Reproduce verbatim all of the data given below, but do not carry over the images.

----------

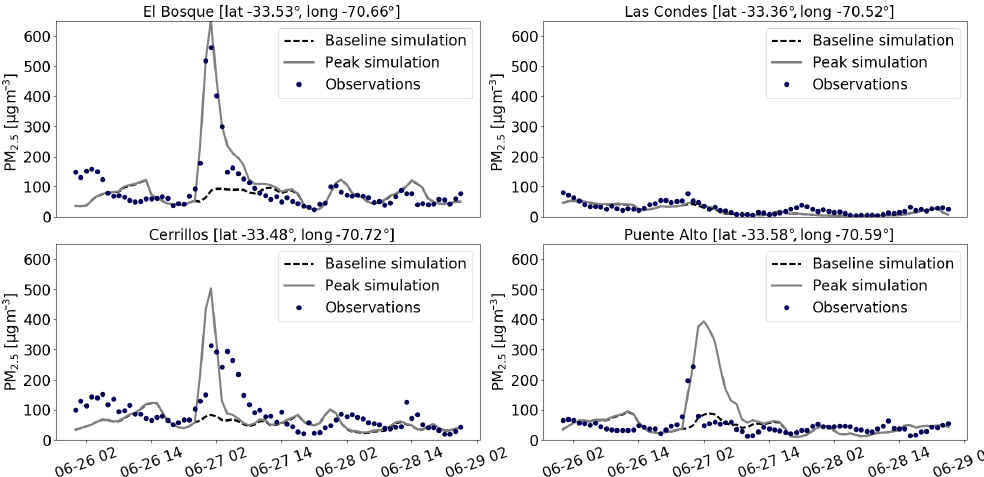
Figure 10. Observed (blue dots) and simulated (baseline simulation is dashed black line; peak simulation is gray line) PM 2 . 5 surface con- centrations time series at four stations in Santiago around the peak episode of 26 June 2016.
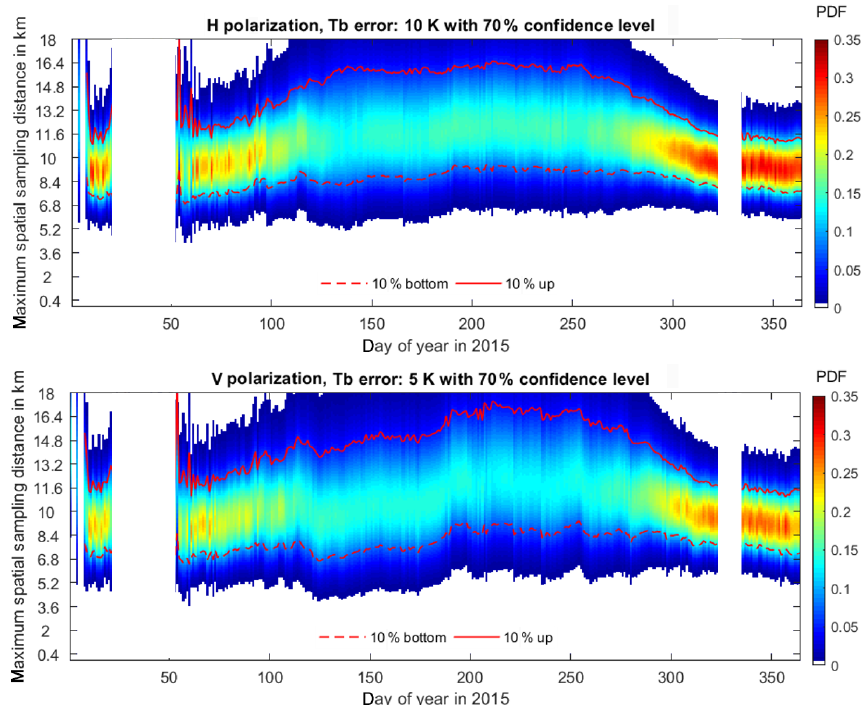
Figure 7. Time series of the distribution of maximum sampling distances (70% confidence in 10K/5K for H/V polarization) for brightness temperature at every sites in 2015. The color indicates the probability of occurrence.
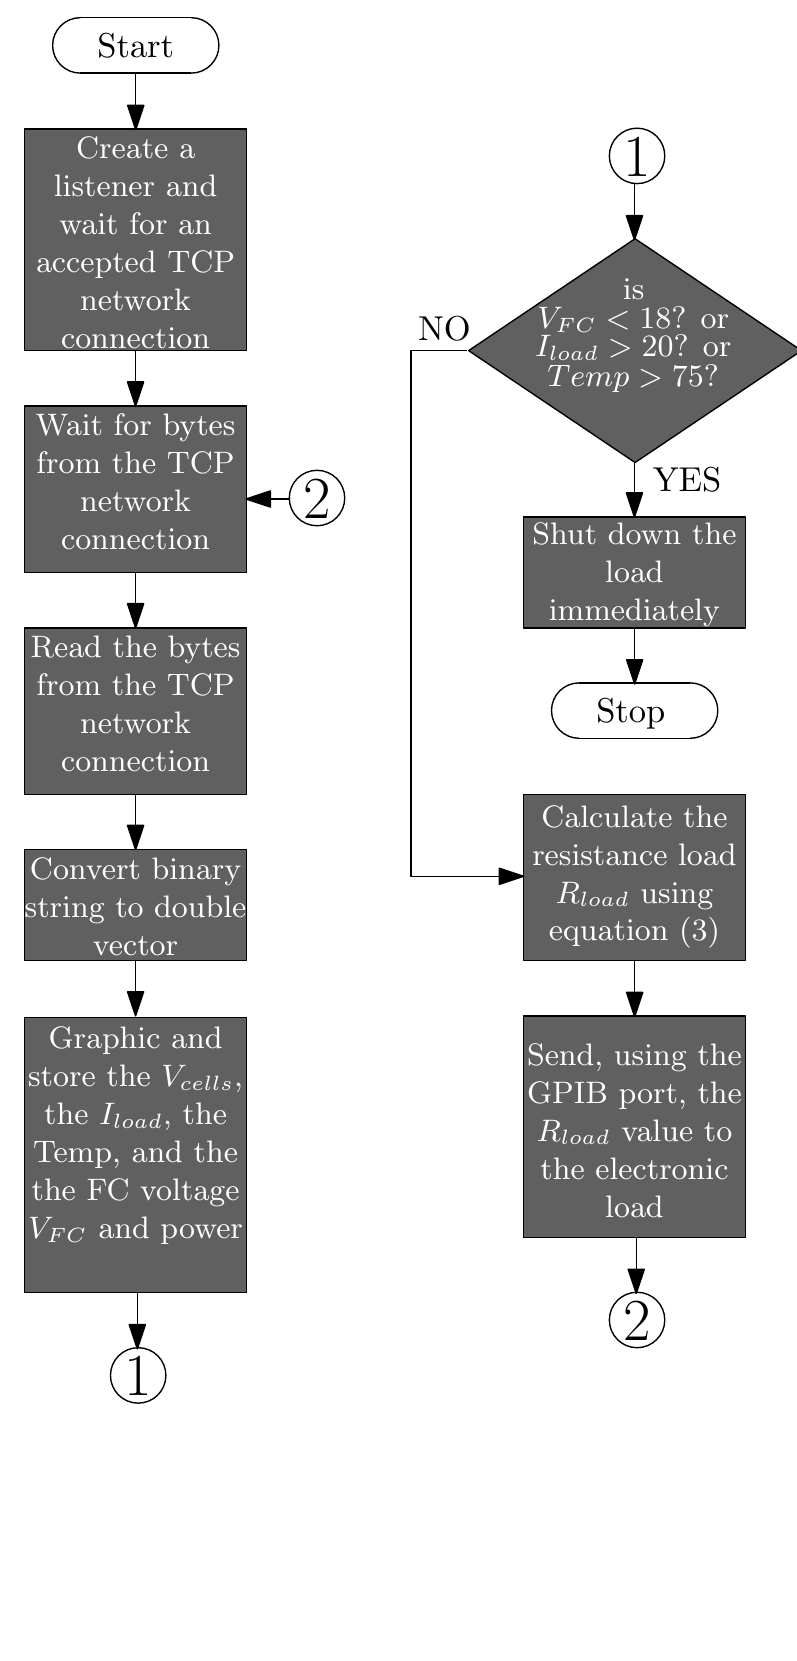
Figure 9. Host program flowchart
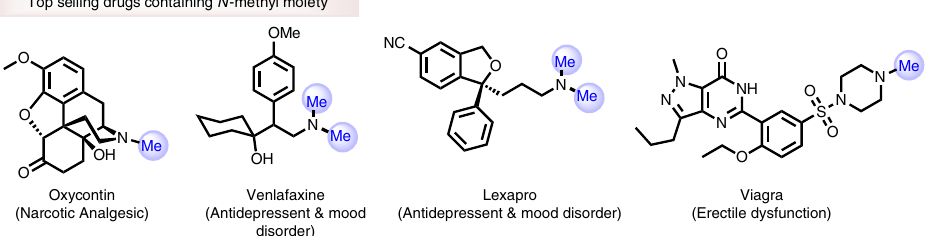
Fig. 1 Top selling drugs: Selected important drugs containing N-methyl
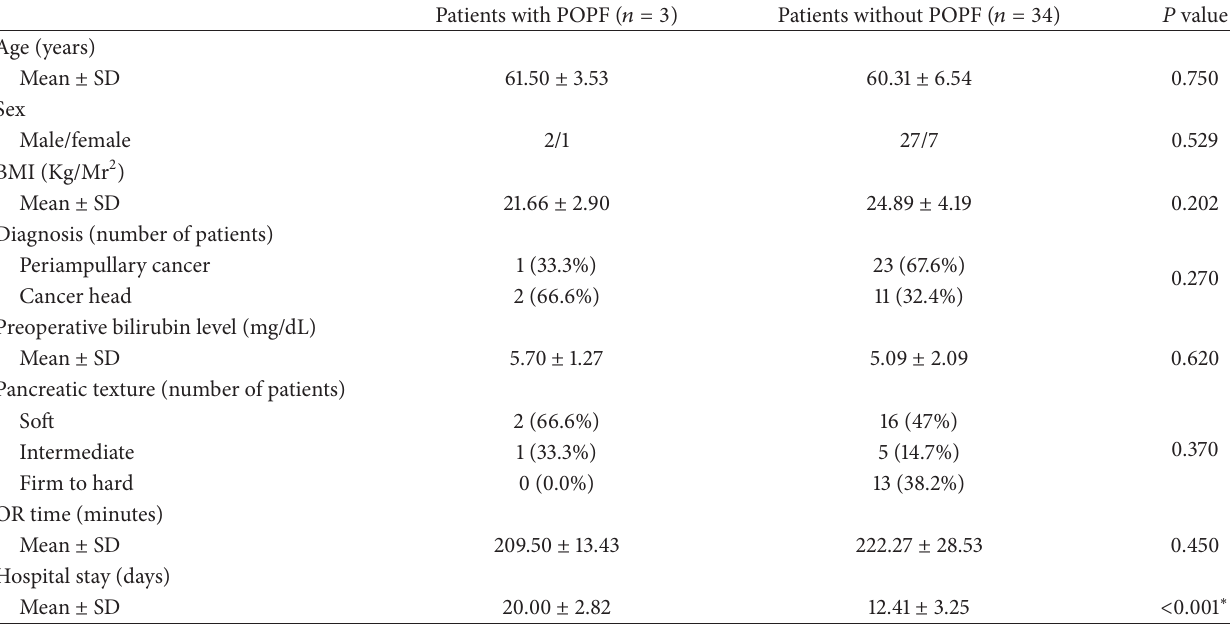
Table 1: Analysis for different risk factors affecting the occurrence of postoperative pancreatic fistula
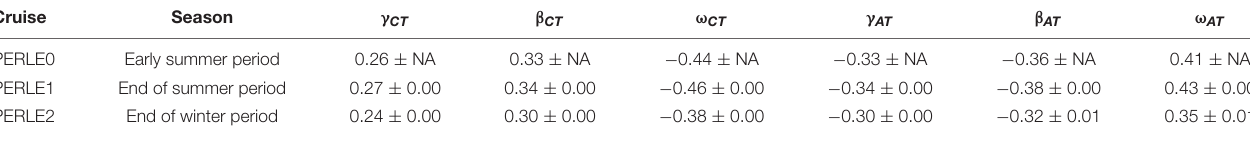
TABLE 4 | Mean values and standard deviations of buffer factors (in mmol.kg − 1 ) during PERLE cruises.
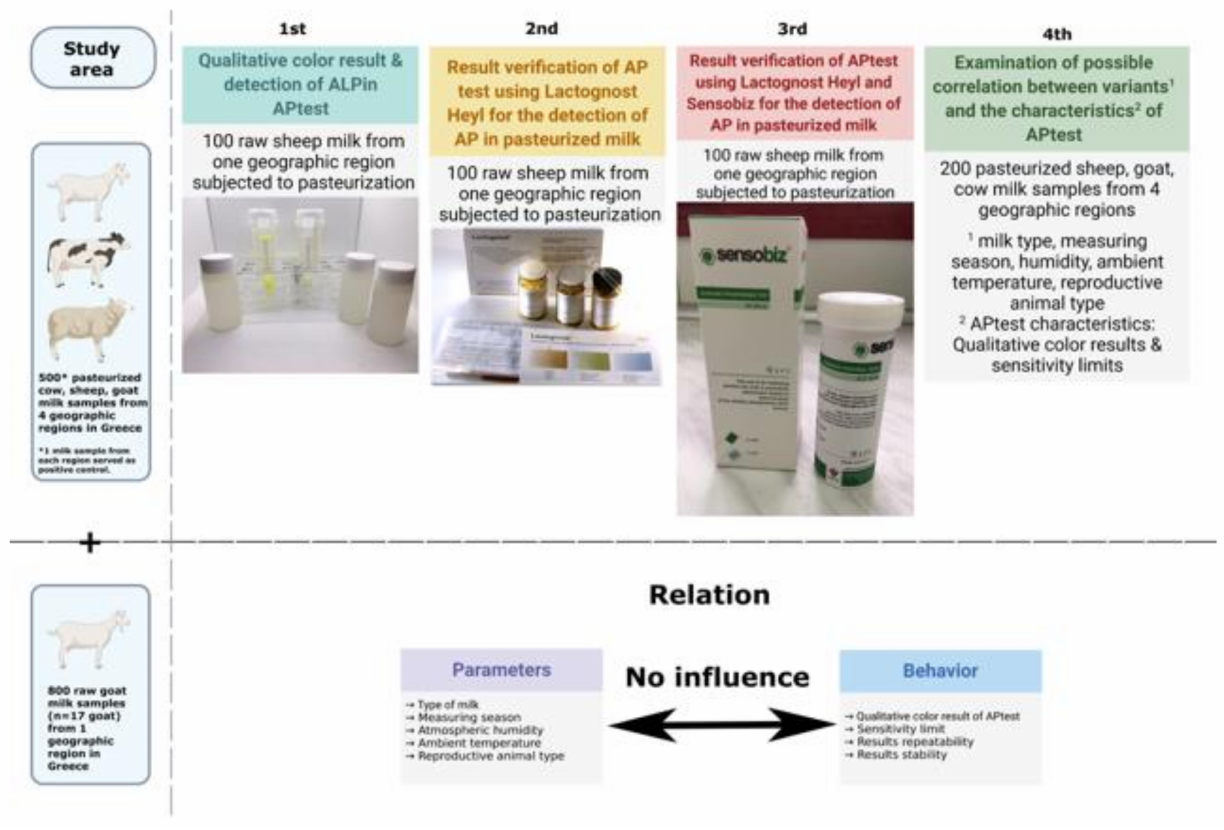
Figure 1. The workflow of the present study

----------

Answer for the task:
Figure 10. Observed (blue dots) and simulated (baseline simulation is dashed black line; peak simulation is gray line) PM 2 . 5 surface con- centrations time series at four stations in Santiago around the peak episode of 26 June 2016.
Figure 7. Time series of the distribution of maximum sampling distances (70% confidence in 10K/5K for H/V polarization) for brightness temperature at every sites in 2015. The color indicates the probability of occurrence.
Figure 9. Host program flowchart
Fig. 1 Top selling drugs: Selected important drugs containing N-methyl
Table 1: Analysis for different risk factors affecting the occurrence of postoperative pancreatic fistula
TABLE 4 | Mean values and standard deviations of buffer factors (in mmol.kg − 1 ) during PERLE cruises.
Figure 1. The workflow of the present study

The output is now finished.